Spotify’s acquisition of Gimlet is the largest the podcast industry has ever seen, and by a handsome margin. The closest deal was iHeartMedia’s acquisition of Stuff Media for $55 million in September.
Despite its widespread popularity, podcasting in the United States has remained a small industry. Almost all podcasts are available free, and metrics for audience and engagement are fairly limited, which means most podcasters don’t make money until they have acquired a significant audience. Podcasts also don’t generate much ad revenue. In 2017, advertisers in the United States spent about $314 million on podcast ads, according to the Interactive Advertising Bureau.
That’s a huge gain — 86 percent — from 2016, according to IAB figures. But it is still about 1.4 percent of the $15.9 billion spent on broadcast radio ads, according to PwC. This is partly because the D.I.Y.-nature of podcasts doesn’t lend itself to the kinds of broad, automated ad buys that work online or on TV, according to reporting from Recode. Instead, most ads are read by podcast hosts themselves and often involve promotions for specific items. This isn’t the case in other countries. In China, where many podcasts are subscription-based, the podcast industry is worth about $7.3 billion, according to a research institute run by China’s National Radio and Television Administration. Chinese podcasters with small audiences can still make a great deal of money; an economics professor with an audience of 250,000 listeners made $8 million in a year.

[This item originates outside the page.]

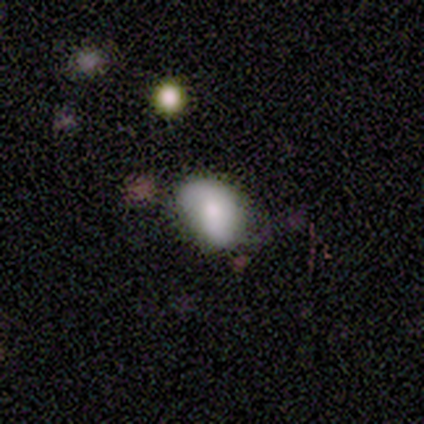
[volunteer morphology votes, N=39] Volunteers were most divided on "smooth or featured": smooth: 54%, featured or disk: 38%, star or artifact: 8%. More confident: how rounded — in between (95%); merging — none (53%).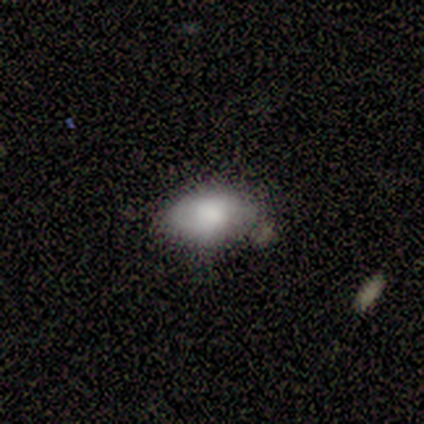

With 200 million monthly active users, Spotify would use its extensive reach, as well as the full force of its engineering and advertising resources, to bring listeners more podcasts in a highly personalized experience, Ek said.
“Our work in podcasting will focus intensively on the curation and customization that users have come to expect from Spotify. We will offer better discovery, data, and monetization to creators,” Ek wrote. “These acquisitions will meaningfully accelerate our path to becoming the world’s leading audio platform, give users around the world access to the best podcast content.”